Mais difíceis de comprovar são as retaliações da Confederação Brasileira de Desportos (atual CBF) às ousadias do atleticano. Comandada então por Heleno Nunes, almirante filiado à Arena, partido de sustentação da ditadura, a entidade proibiu Reinaldo de jogar a final do Brasileirão de 1977 contra o São Paulo. O pretexto: ele havia sido expulso pelo juiz, por reclamação, em uma partida que acontecera seis rodadas atrás.
Na final de 1980, vencida pelo Flamengo, o centroavante foi expulso, outra vez por reclamação. Na semifinal da Libertadores de 1981, também contra o Flamengo, o juiz expulsou cinco atletas do Atlético Mineiro, entre eles Reinaldo. Sua senhoria, o vexame foi o título que a revista Placar deu à reportagem sobre o jogo.
Para Reinaldo – e boa parte dos atleticanos – esses lances não foram casuais. Pelo contrário, refletiam a perseguição ao craque. “Não existia uma linha clara entre o público e o privado. O governo se metia em todas as áreas da sociedade. Por que teriam o limite ético de ficar de fora das decisões dentro de campo?”, questiona o jogador, em conversa com a piauí.

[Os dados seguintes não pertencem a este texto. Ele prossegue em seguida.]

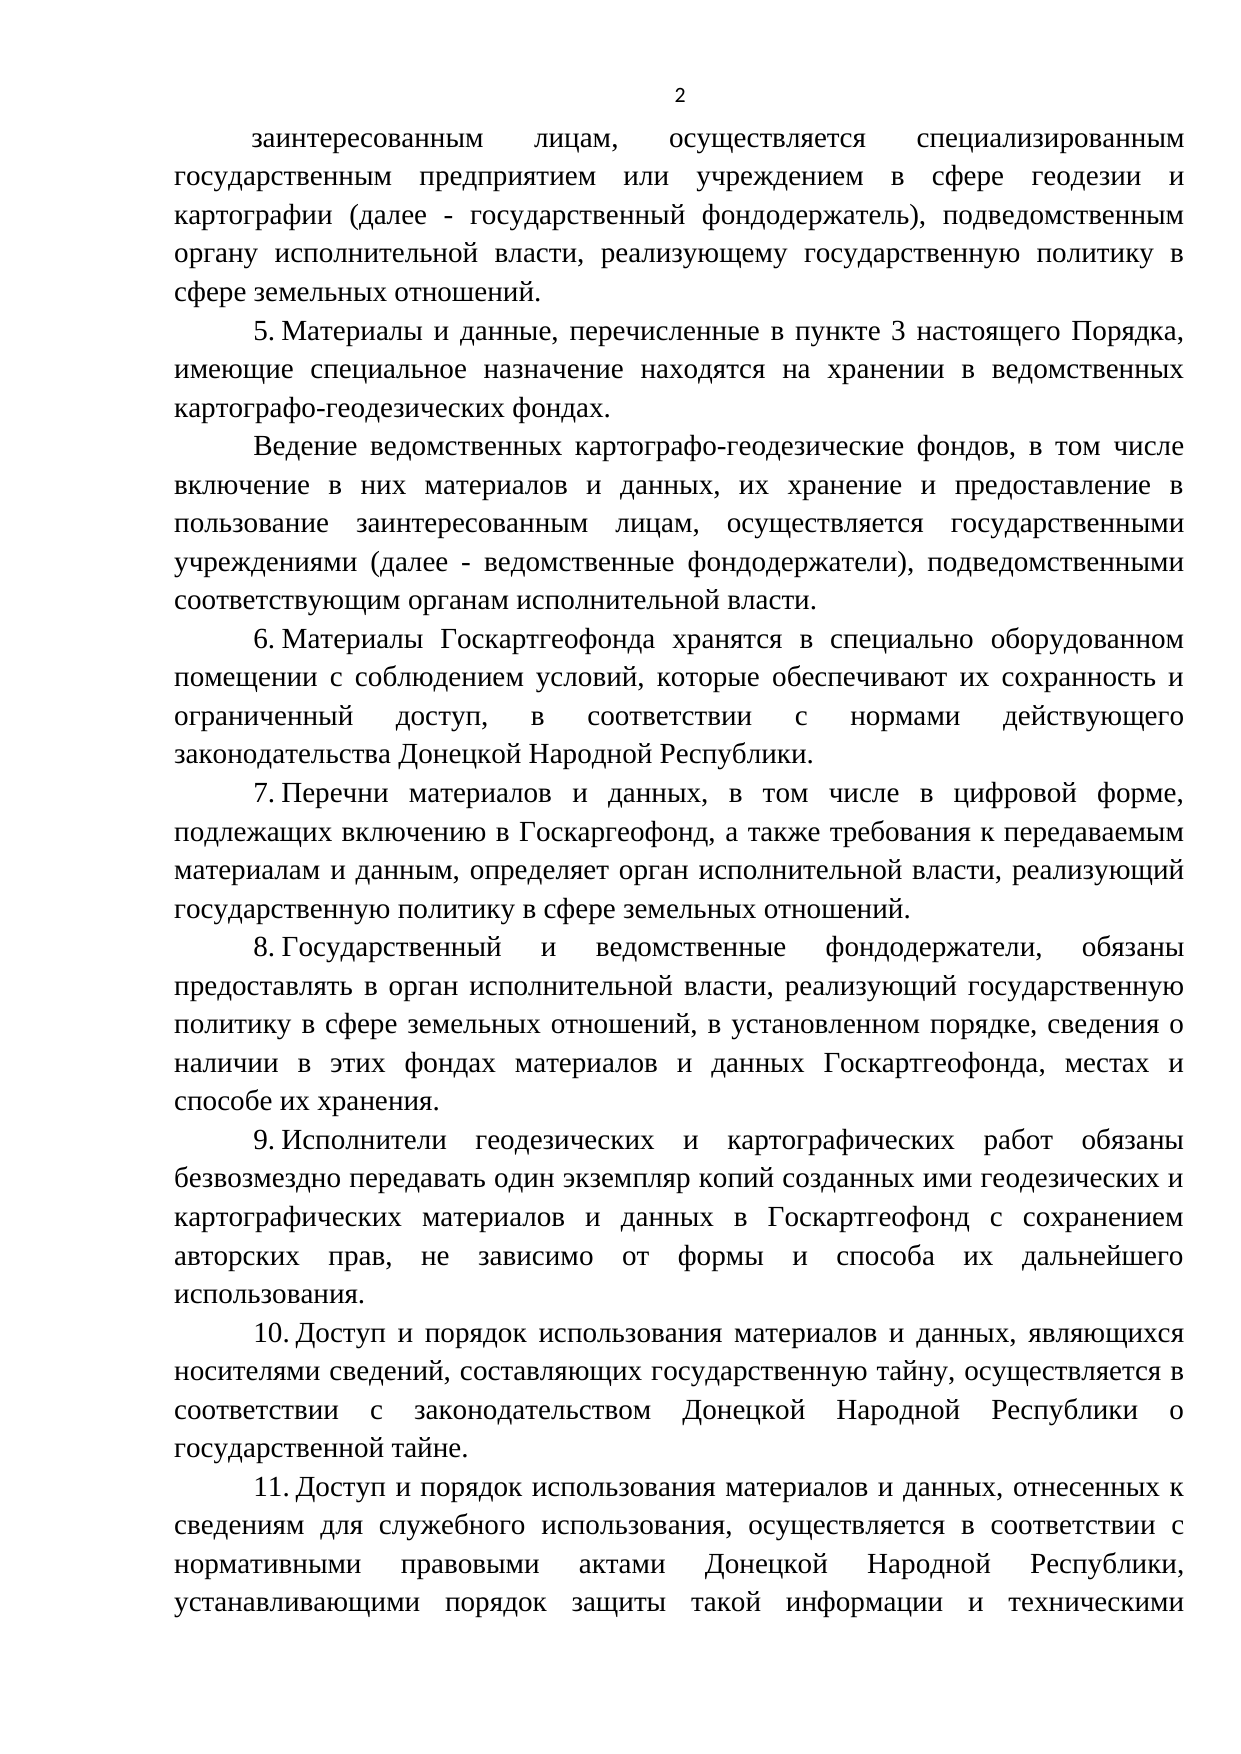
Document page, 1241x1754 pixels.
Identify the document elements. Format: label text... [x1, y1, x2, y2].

list Материалы и данные, перечисленные в пункте 3 настоящего Порядка, имеющие специальное назначение находятся на хранении в ведомственных картографо-геодезических фондах. [174, 313, 1185, 423]
text заинтересованным лицам, осуществляется специализированным государственным предприятием или учреждением в сфере геодезии и картографии (далее - государственный фондодержатель), подведомственным органу исполнительной власти, реализующему государственную политику в сфере земельных отношений. [174, 120, 1185, 308]
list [174, 1469, 1185, 1618]
list Материалы Госкартгеофонда хранятся в специально оборудованном помещении с соблюдением условий, которые обеспечивают их сохранность и ограниченный доступ, в соответствии с нормами действующего законодательства Донецкой Народной Республики. [174, 621, 1185, 770]
list Исполнители геодезических и картографических работ обязаны безвозмездно передавать один экземпляр копий созданных ими геодезических и картографических материалов и данных в Госкартгеофонд с сохранением авторских прав, не зависимо от формы и способа их дальнейшего использования. [174, 1122, 1185, 1310]
text Ведение ведомственных картографо-геодезические фондов, в том числе включение в них материалов и данных, их хранение и предоставление в пользование заинтересованным лицам, осуществляется государственными учреждениями (далее - ведомственные фондодержатели), подведомственными соответствующим органам исполнительной власти. [174, 428, 1185, 616]
list Государственный и ведомственные фондодержатели, обязаны предоставлять в орган исполнительной власти, реализующий государственную политику в сфере земельных отношений, в установленном порядке, сведения о наличии в этих фондах материалов и данных Госкартгеофонда, местах и способе их хранения. [174, 929, 1185, 1117]
list Доступ и порядок использования материалов и данных, являющихся носителями сведений, составляющих государственную тайну, осуществляется в соответствии с законодательством Донецкой Народной Республики о государственной тайне. [174, 1315, 1185, 1464]
list Перечни материалов и данных, в том числе в цифровой форме, подлежащих включению в Госкаргеофонд, а также требования к передаваемым материалам и данным, определяет орган исполнительной власти, реализующий государственную политику в сфере земельных отношений. [174, 775, 1185, 924]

Depois da Copa de 1978, uma campanha de difamação, coordenada não se sabe por quem, começou a circular na imprensa mineira, sugerindo que Reinaldo era usuário de maconha, comunista e homossexual. Embora seguisse marcando gols e quebrando recordes, o centroavante nunca mais foi convocado para uma Copa.
"Os prejuízos não voltam, mas acho importante que as histórias sejam encaradas, sem fingir que nada aconteceu”, diz Reinaldo, refletindo sobre sua recente condição de anistiado político. “Já vimos que esse movimento de varrer para debaixo do tapete só serve para os erros voltarem a acontecer.”

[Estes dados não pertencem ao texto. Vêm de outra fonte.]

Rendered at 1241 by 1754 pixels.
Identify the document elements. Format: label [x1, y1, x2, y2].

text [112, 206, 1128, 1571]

Prestes a completar 70 anos, Reinaldo hoje se dedica a outro esporte: o xadrez. Amigo dos livros, ele percorreu as biografias de grandes mestres enxadristas, como Magnus Carlsen e Garry Kasparov, estudando suas estratégias. Criou também o Torneio de Xadrez do Rei, evento anual realizado em cidades mineiras que consta no calendário da modalidade.
Embora tenha sempre sido um atleta engajado, Reinaldo não estranha que boa parte dos jogadores de futebol não se importe com política. “A maioria vem de famílias humildes e deixam de estudar muito cedo. Por isso, existe uma dificuldade em ter um bom conhecimento de tudo que se passa”, diz. Exceção é Vinícius Júnior, atacante da Seleção Brasileira e do Real Madrid. “O esporte pode ajudar a despertar o que há de melhor nas pessoas, por isso é louvável a atitude do Vini de usar sua força para conscientizar o público sobre o racismo”, elogia Reinaldo.
Apesar dos sobressaltos que a democracia brasileira experimentou nos últimos anos, o eterno Rei do Atlético prefere ver o copo meio cheio. “A democracia não é uma obra pronta, deve ser continuamente aperfeiçoada”, ele reflete. “No Brasil, existem motivos para pessimismo e otimismo. Eu prefiro fazer a minha parte para conseguirmos um mundo melhor para nós.”